WHAT YOU HAVE TO DO
Reproduce the part of the material that opens at its very beginning and closes with the line containing "Notifica'm per correu electrònic si hi", including that line. Leave the pictures out of your answer.

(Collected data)

::::::::::

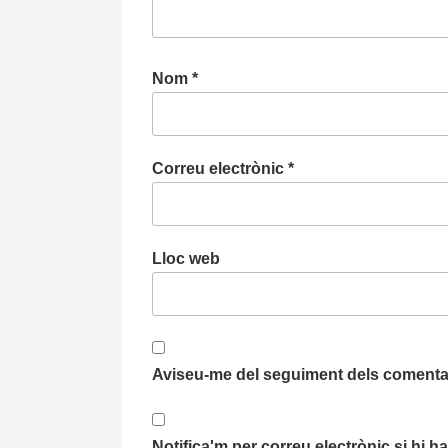
Nom
*
Correu electrònic
*
Lloc web
Aviseu-me del seguiment dels comentar
Notifica'm per correu electrònic si hi 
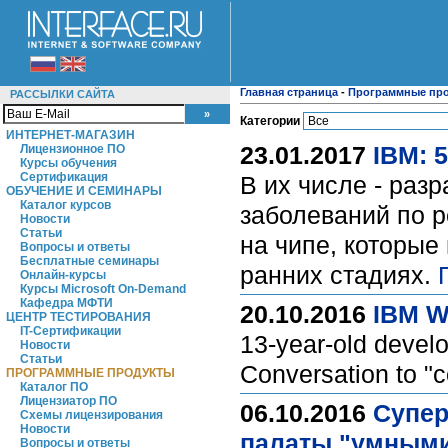
Главная страница
-
Программные пр
РАССЫЛКИ САЙТА
Категории
ИНТЕРНЕТ-МАГАЗИН
23.01.2017
IBM: 
Лицензионное ПО
Курсы обучения
Сертификация
В их числе - раз
ОБУЧЕНИЕ И СЕМИНАРЫ
Каталог курсов
заболеваний по р
Новости
Статьи
на чипе, которые
Вопросы и ответы
Бесплатные семинары
ранних стадиях.
Онлайн-курсы
Курсы Microsoft On-Demand
Кафедра МФТИ
20.10.2016
IBM Wa
ЦЕНТР ТЕСТИРОВАНИЯ
IT-Сертификации
13-year-old deve
Новости
Статьи
Conversation to "c
ПРОГРАММНЫЕ ПРОДУКТЫ
Каталог ПО
Лицензиатор ПО
06.10.2016
Супер
Схемы лицензирования
Новости
палаты "умным
Вопросы и ответы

::::::::::

FINISHED TASK
Nom
*
Correu electrònic
*
Lloc web
Aviseu-me del seguiment dels comentar
Notifica'm per correu electrònic si hi 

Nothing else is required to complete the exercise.